Dengue is caused by any of four viruses, types one to four, which are transmitted by the day-biting Aedes mosquitoes.

This is the same mosquito species which can also transmit the Chikungunya virus currently prevalent in the Cook Islands.

The mosquito can be recognised by white markings on its legs and a marking in the form of a lyre on the thorax.

Symptoms of dengue, which comes in four types, include high fever, severe headaches, severe pain behind the eyes, joint/muscle pain, rash, mild bleeding involving the nose of gums, and easy bruising.

Severe infections resulting from type four can result in haemorrhage, shock and death.

Dengue shares similar clinical signs with Chikungunya, although no deaths have been reported as a direct result of the latter.

The Ministry of Health is urging anyone who experiences any of these symptoms to immediately seek medical attention.

Infection Prevention Officer Charmaine Mageo is urging anyone experiencing body fever and aches to take Tylenol for the pain, as other treatments like Aspirin, Advil, Aleve or Motrin will increase the chances of bleeding.

Director of Community Services, Dr Neti Herman, is urging the public to take preventative measures to control the spread of mosquito-borne diseases.

This can be done through the destruction of mosquito breeding sites in homes, schools and the workplace, and by the use of personal protection including insect repellents.

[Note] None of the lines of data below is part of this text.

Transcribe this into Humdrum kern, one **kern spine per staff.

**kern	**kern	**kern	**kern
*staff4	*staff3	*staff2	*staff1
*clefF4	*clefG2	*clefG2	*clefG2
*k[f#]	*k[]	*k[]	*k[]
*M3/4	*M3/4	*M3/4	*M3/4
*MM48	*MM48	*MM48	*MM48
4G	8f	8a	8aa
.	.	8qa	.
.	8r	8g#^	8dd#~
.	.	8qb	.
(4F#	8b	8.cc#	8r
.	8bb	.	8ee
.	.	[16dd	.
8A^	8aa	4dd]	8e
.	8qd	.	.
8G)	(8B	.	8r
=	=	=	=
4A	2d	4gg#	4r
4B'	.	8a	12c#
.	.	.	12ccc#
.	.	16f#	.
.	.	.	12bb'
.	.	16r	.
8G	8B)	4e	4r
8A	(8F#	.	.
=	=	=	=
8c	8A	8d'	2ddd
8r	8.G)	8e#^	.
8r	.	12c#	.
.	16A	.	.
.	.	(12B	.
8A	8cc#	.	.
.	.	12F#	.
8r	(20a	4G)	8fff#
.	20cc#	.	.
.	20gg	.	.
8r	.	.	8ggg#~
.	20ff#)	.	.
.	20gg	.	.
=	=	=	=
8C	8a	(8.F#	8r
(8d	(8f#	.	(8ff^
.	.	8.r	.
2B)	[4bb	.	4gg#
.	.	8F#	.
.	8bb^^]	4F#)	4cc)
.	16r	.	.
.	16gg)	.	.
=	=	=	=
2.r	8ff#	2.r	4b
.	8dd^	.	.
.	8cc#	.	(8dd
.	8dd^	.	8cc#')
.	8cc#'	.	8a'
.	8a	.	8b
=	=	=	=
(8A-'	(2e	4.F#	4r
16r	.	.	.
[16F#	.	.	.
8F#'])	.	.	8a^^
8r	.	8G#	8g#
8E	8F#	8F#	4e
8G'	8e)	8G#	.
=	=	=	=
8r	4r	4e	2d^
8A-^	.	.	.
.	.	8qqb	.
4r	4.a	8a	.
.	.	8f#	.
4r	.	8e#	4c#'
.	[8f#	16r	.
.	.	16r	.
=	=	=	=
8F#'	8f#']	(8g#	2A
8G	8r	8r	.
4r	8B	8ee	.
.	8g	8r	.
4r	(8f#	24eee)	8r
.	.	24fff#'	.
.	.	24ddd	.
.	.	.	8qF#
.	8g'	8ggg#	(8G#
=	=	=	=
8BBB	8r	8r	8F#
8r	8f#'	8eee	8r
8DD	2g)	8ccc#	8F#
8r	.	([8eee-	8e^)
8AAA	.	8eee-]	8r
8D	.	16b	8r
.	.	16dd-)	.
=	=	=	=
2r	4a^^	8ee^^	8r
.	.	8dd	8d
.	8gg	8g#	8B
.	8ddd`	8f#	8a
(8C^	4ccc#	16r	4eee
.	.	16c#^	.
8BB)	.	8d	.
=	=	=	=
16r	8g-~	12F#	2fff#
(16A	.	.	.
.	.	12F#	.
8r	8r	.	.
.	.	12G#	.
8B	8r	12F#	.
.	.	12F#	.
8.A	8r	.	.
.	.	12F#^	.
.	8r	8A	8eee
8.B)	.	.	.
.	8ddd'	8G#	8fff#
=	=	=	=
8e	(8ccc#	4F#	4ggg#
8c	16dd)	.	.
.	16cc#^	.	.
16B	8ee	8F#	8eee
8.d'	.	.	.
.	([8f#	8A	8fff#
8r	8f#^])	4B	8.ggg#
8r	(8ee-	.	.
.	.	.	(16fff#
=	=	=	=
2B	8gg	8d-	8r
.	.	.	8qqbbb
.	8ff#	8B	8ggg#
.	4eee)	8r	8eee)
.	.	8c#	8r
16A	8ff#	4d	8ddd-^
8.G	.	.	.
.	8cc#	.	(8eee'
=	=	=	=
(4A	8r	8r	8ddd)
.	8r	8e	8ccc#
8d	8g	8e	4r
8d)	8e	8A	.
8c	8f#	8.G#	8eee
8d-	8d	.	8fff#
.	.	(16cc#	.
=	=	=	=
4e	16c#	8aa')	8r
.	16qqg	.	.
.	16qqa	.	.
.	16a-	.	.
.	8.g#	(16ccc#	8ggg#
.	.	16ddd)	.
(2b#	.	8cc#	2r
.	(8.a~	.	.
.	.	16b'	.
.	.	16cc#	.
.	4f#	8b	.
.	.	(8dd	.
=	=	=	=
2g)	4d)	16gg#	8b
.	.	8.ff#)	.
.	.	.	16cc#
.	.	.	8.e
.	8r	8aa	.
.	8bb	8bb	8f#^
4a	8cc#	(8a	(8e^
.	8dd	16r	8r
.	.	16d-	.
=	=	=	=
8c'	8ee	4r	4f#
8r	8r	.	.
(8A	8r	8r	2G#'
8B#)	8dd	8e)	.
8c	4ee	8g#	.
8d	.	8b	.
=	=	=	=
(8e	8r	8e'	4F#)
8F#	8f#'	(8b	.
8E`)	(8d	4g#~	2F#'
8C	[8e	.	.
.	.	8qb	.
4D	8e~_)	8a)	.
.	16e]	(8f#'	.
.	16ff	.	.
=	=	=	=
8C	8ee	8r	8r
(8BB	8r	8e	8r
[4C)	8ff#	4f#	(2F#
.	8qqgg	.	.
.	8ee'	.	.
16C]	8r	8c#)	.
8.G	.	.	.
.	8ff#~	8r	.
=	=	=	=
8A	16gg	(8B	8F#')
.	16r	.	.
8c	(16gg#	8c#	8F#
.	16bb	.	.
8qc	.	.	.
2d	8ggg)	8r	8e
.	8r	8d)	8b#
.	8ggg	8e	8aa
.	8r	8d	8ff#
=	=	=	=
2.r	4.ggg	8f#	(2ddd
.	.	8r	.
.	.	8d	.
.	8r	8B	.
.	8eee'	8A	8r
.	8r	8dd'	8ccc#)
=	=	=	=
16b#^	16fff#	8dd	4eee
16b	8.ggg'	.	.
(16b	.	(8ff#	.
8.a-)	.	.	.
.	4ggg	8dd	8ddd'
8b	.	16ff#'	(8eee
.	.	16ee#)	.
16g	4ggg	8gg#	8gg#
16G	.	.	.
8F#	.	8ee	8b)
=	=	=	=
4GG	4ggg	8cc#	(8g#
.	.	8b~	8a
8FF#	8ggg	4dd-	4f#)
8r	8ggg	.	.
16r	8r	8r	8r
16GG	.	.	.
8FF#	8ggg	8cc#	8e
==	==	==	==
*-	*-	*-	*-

This is especially important as the mosquito likes to breed in water collected in man-made materials like containers, tyres, cans or bottles, as well as coconut husks.

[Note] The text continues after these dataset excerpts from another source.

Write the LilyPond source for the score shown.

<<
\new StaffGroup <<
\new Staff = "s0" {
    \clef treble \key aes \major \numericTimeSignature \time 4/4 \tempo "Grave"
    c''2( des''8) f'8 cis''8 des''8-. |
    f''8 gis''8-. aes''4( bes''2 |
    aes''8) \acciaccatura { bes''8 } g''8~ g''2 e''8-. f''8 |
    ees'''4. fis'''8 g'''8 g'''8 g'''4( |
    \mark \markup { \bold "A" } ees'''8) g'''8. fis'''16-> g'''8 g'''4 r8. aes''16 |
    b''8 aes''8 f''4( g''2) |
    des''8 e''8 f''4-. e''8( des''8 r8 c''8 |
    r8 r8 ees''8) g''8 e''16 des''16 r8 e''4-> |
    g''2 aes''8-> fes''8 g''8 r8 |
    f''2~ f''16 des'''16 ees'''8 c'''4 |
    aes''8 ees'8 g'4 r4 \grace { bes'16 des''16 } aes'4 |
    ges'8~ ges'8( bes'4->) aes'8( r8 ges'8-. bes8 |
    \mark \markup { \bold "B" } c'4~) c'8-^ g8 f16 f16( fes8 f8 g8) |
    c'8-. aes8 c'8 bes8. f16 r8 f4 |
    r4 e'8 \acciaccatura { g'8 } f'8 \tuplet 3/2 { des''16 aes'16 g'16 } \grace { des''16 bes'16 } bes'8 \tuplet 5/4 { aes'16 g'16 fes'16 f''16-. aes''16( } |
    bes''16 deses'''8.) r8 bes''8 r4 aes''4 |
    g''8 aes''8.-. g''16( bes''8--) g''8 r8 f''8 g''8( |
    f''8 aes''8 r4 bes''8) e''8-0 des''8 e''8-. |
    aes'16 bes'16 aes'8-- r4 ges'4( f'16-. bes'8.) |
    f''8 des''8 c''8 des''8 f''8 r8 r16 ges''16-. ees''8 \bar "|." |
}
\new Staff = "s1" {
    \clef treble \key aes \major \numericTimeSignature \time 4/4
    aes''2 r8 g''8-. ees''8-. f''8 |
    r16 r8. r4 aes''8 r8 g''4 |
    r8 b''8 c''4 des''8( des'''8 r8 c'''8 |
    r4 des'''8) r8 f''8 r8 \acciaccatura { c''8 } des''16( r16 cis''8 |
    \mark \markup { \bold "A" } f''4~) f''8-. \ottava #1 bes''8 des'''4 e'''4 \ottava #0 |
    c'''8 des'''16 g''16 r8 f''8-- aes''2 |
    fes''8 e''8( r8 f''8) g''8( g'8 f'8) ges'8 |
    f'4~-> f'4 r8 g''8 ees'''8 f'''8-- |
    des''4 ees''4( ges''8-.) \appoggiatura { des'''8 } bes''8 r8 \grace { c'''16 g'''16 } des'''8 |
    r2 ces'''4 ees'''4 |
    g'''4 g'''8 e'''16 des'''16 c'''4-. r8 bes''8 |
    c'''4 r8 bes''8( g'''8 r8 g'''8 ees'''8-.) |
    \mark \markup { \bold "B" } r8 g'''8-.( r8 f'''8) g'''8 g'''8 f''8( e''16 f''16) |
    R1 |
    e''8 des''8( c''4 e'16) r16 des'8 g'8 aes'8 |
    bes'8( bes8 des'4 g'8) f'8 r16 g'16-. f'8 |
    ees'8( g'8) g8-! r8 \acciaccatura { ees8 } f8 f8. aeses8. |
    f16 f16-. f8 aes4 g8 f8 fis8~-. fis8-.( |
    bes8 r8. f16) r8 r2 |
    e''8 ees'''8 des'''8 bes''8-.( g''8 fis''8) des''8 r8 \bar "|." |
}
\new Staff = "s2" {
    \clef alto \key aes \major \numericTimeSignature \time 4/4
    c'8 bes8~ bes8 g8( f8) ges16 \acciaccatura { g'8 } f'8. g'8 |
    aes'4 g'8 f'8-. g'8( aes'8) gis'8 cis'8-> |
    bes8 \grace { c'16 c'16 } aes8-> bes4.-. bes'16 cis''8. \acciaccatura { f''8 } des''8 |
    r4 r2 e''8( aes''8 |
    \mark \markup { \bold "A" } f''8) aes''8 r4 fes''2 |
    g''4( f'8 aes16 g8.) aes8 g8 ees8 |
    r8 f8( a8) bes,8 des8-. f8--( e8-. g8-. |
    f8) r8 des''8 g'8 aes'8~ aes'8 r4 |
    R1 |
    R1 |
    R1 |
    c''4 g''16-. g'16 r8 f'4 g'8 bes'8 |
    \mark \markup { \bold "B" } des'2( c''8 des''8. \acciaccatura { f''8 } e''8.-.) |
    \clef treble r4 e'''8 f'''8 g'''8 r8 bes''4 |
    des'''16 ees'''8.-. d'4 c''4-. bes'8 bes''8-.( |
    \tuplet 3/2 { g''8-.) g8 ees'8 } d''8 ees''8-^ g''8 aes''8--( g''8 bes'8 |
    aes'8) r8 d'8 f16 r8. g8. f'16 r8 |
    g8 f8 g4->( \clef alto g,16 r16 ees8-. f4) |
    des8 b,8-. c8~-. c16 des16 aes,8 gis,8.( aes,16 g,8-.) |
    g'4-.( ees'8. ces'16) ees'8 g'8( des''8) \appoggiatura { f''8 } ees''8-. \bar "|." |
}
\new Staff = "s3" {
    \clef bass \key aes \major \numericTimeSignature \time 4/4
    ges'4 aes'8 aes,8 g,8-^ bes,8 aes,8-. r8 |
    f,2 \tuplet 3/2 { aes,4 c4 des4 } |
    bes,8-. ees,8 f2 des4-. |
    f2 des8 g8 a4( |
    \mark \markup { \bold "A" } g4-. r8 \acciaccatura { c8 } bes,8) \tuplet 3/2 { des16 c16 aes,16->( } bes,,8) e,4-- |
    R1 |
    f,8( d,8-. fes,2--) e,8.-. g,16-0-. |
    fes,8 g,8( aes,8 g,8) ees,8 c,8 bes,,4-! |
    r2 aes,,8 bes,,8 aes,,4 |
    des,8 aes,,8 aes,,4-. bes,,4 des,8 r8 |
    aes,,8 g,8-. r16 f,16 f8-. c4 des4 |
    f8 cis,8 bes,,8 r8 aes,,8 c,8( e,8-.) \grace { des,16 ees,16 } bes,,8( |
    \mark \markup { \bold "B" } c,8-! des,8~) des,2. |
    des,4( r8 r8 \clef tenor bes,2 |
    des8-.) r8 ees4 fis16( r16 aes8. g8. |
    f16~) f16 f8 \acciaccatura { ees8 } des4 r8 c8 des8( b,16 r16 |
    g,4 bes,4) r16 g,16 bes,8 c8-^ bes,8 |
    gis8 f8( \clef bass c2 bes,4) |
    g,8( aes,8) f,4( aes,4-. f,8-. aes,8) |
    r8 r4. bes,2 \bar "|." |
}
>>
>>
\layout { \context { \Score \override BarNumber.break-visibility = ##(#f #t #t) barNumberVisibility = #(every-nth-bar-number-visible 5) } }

Information pamphlets will be distributed during the upcoming Tutaka cleanup campaign and these are also available at the airport for visitors upon arrival in the country.

Chikungunya prevention kits are available for any local accommodation providers and include an A3 poster, information booklets for staff and information cards for guests.

Cook Islands Tourism is encouraging hotels and resorts to provide guests with free insect repellent, candles or coils, which staff say will go a long way to ensuring the virus remains contained.

The Public Health team will continue to undertake surveillance, conduct awareness-raising campaigns and monitor the situation.

They would also like to advise all travellers, who are travelling within the Pacific region to take extra precautionary measures.